We’ve been playing a dangerous game in America. The more the rhetoric is ratcheted up, defining political opponents as personal enemies, the more we increase the risk of an unhinged soul being darkly inspired to take action. That is what happened on Wednesday morning in Alexandria.
In the wake of a mass shooting—take the 2015 attack on a Planned Parenthood facility in Colorado Springs that killed three people and injured nine, for example—we’ve often been told not to politicize the tragedy by conservative groups.
Nonetheless, there were predictable attempts to politicize this attack from conservatives like Newt Gingrich and from the alt-right crowd, casting the shooter as somehow representative of Bernie Sanders or Democrats in an attempt to muddy the record of hate-fueled rhetoric in the past and claim moral equivalence if not moral superiority. Guilt by association is the glue of politics in 2017.
But it should be noted that Bernie Sanders took to the floor of the Senate to condemn the attack as soon as the news came out, while congressional Democrats gathered in prayer for their fallen conservative colleagues.
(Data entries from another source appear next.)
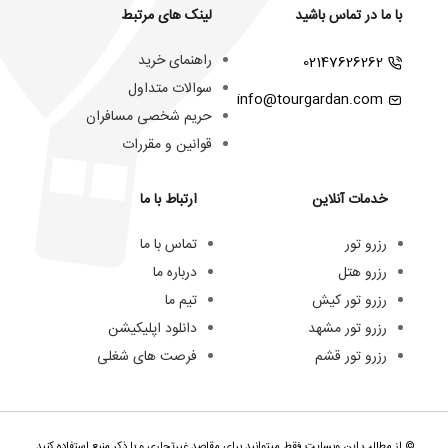
با ما در تماس باشید
لینک های مرتبط
راهنمای خرید
02147626262
سوالات متداول
info@tourgardan.com
حریم شخصی مسافران
قوانین و مقررات
خدمات آنلاین
ارتباط با ما
رزرو تور
تماس با ما
رزرو هتل
درباره ما
رزرو تور کیش
تیم ما
رزرو تور مشهد
دانلود اپلیکیشن
رزرو تور قشم
فرصت های شغلی
© از مطالب این وبسایت فقط میتوانید برای مقاصد غیرتجاری و با ذکر منبع استفاده کنید.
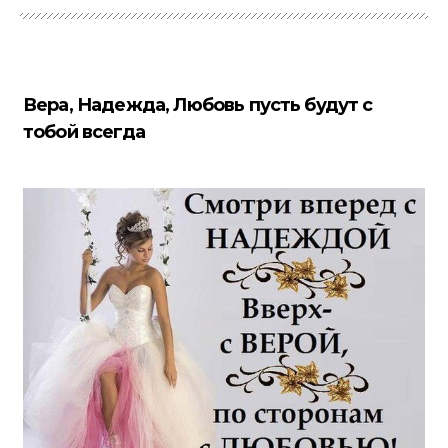
Вера, Надежда, Любовь пусть будут с
тобой всегда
Speaker Paul Ryan acknowledged that moment in a pitch-perfect speech on the floor of the House, saying “An attack on one of us is an attack on all of us… We feel so deeply about the things we fight for and believe in. At times, our emotions can get the best of us. We are all imperfect. But we do not shed our humanity when we enter this chamber. For all the noise and fury, we are a family.”
Even President Trump sounded the right note in his scripted comments to the nation: “We are strongest when we are unified and when we work together towards a common good.”
With Majority Whip Steve Scalise still in critical condition along with other victims, the congressional baseball game is scheduled to go on Thursday night. It’s an appropriate symbol of resilience and refusal to be intimidated by hate and fear and violence. But rather than pitting Republicans and Democrats against each other at a time of toxic team-ism, perhaps—as Daily Beast contributor Dave Maney suggested in a tweet—the teams should be realigned to reflect East versus West rather than Republicans versus Democrats. It would be a small way to send the much-needed message that we are all ultimately on the same team as Americans.